[[ TASK INPUTS, beginning ]]
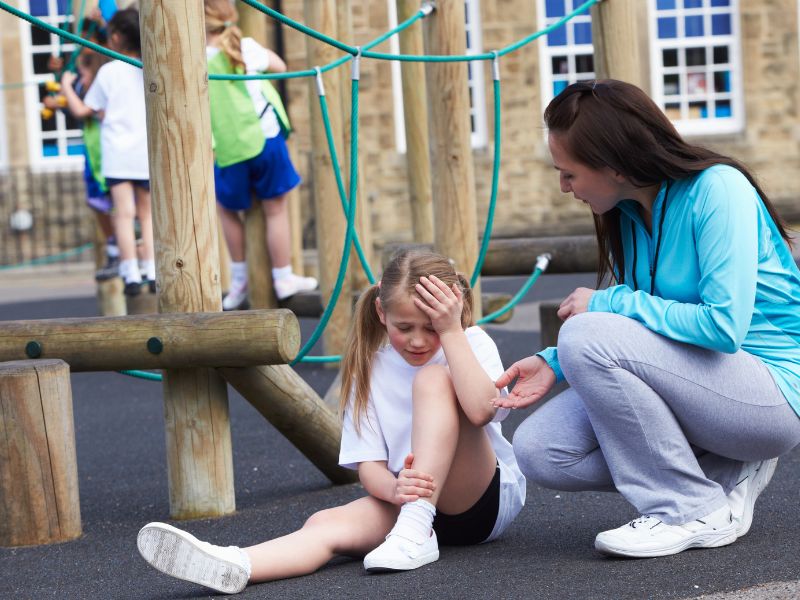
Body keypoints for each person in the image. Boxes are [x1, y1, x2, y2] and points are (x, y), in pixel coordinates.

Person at [496, 79, 800, 559]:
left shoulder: (719, 189)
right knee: (541, 450)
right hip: (698, 386)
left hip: (771, 395)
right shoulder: (630, 213)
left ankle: (689, 508)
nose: (563, 187)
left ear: (614, 165)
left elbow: (723, 328)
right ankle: (720, 472)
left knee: (587, 330)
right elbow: (639, 332)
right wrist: (554, 362)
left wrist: (610, 303)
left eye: (569, 173)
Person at [136, 250, 525, 594]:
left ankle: (417, 527)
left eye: (432, 327)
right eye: (404, 328)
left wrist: (452, 331)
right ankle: (235, 563)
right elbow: (370, 468)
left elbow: (481, 411)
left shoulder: (470, 342)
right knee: (325, 523)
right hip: (405, 503)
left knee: (433, 380)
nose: (419, 341)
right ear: (381, 313)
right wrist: (395, 489)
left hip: (476, 503)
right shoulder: (369, 369)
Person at [204, 0, 316, 309]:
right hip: (265, 137)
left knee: (227, 209)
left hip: (230, 146)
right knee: (275, 210)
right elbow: (280, 66)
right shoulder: (246, 46)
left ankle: (239, 278)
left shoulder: (196, 58)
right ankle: (283, 276)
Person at [61, 8, 154, 296]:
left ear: (115, 38)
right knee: (147, 215)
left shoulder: (109, 72)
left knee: (123, 215)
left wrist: (66, 86)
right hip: (144, 152)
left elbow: (83, 110)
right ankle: (152, 269)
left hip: (118, 154)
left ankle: (130, 273)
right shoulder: (149, 67)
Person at [46, 42, 120, 282]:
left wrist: (65, 87)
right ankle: (115, 249)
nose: (81, 78)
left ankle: (125, 254)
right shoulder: (85, 83)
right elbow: (75, 107)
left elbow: (81, 109)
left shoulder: (103, 83)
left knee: (119, 205)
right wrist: (61, 93)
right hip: (94, 155)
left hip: (109, 153)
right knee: (98, 202)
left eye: (83, 74)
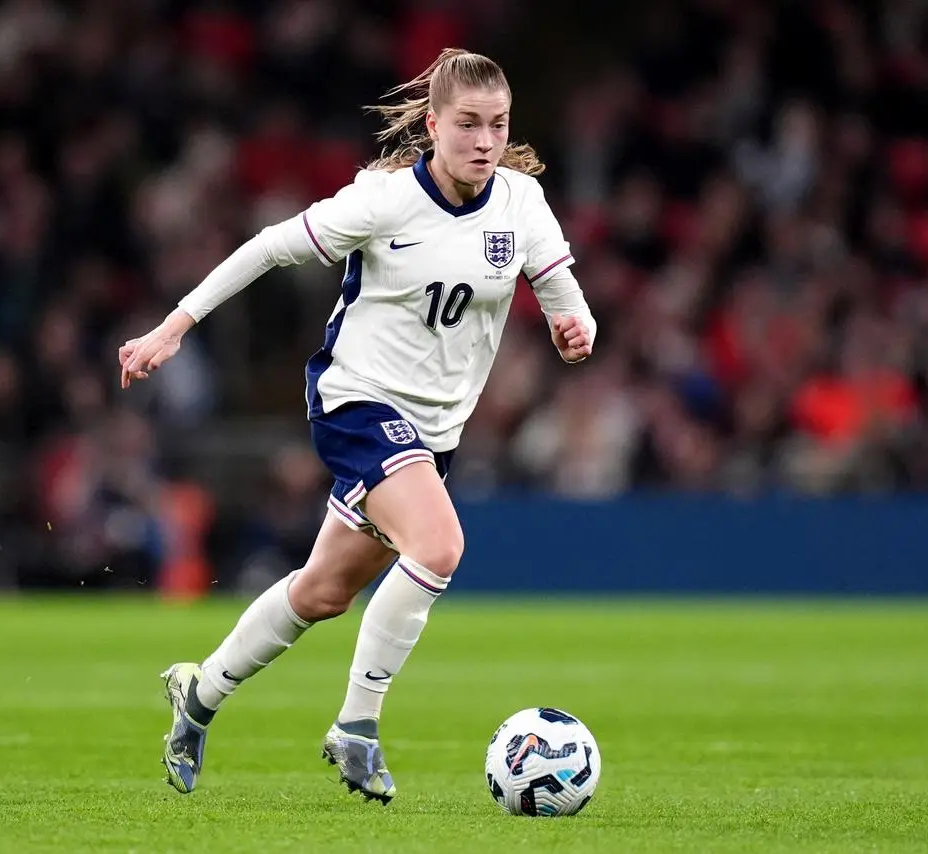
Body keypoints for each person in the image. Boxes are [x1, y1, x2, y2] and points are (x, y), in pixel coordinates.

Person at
[[ TASK INPUTS, end ]]
Please reproduce the lines above from the one containing "left ankle: (417, 527)" through the final line, exactly and inclusively, leaving out each picture.

left ankle: (417, 527)
left eye: (432, 327)
right eye: (404, 328)
left wrist: (452, 331)
right ankle: (235, 563)
right elbow: (370, 468)
left elbow: (481, 411)
left shoulder: (470, 342)
right knee: (325, 523)
right hip: (405, 503)
left knee: (433, 380)
nose: (419, 341)
right ear: (381, 313)
right wrist: (395, 489)
left hip: (476, 503)
right shoulder: (369, 369)
Person at [204, 0, 316, 309]:
right hip: (265, 137)
left knee: (227, 209)
left hip: (230, 146)
right knee: (275, 210)
right elbow: (280, 66)
right shoulder: (246, 46)
left ankle: (239, 278)
left shoulder: (196, 58)
right ankle: (283, 276)
Person at [61, 8, 154, 296]:
left ear: (115, 38)
right knee: (147, 215)
left shoulder: (109, 72)
left knee: (123, 215)
left wrist: (66, 86)
right hip: (144, 152)
left elbow: (83, 110)
right ankle: (152, 269)
left hip: (118, 154)
left ankle: (130, 273)
right shoulder: (149, 67)
Person at [46, 42, 120, 282]:
left wrist: (65, 87)
right ankle: (115, 249)
nose: (81, 78)
left ankle: (125, 254)
right shoulder: (85, 83)
right elbow: (75, 107)
left elbow: (81, 109)
left shoulder: (103, 83)
left knee: (119, 205)
right wrist: (61, 93)
right hip: (94, 155)
left hip: (109, 153)
right knee: (98, 202)
left eye: (83, 74)
Body keypoints for each person in the image. Boxes are [x1, y1, x2, y2] and points are (x, y), in pixel coordinates.

Person at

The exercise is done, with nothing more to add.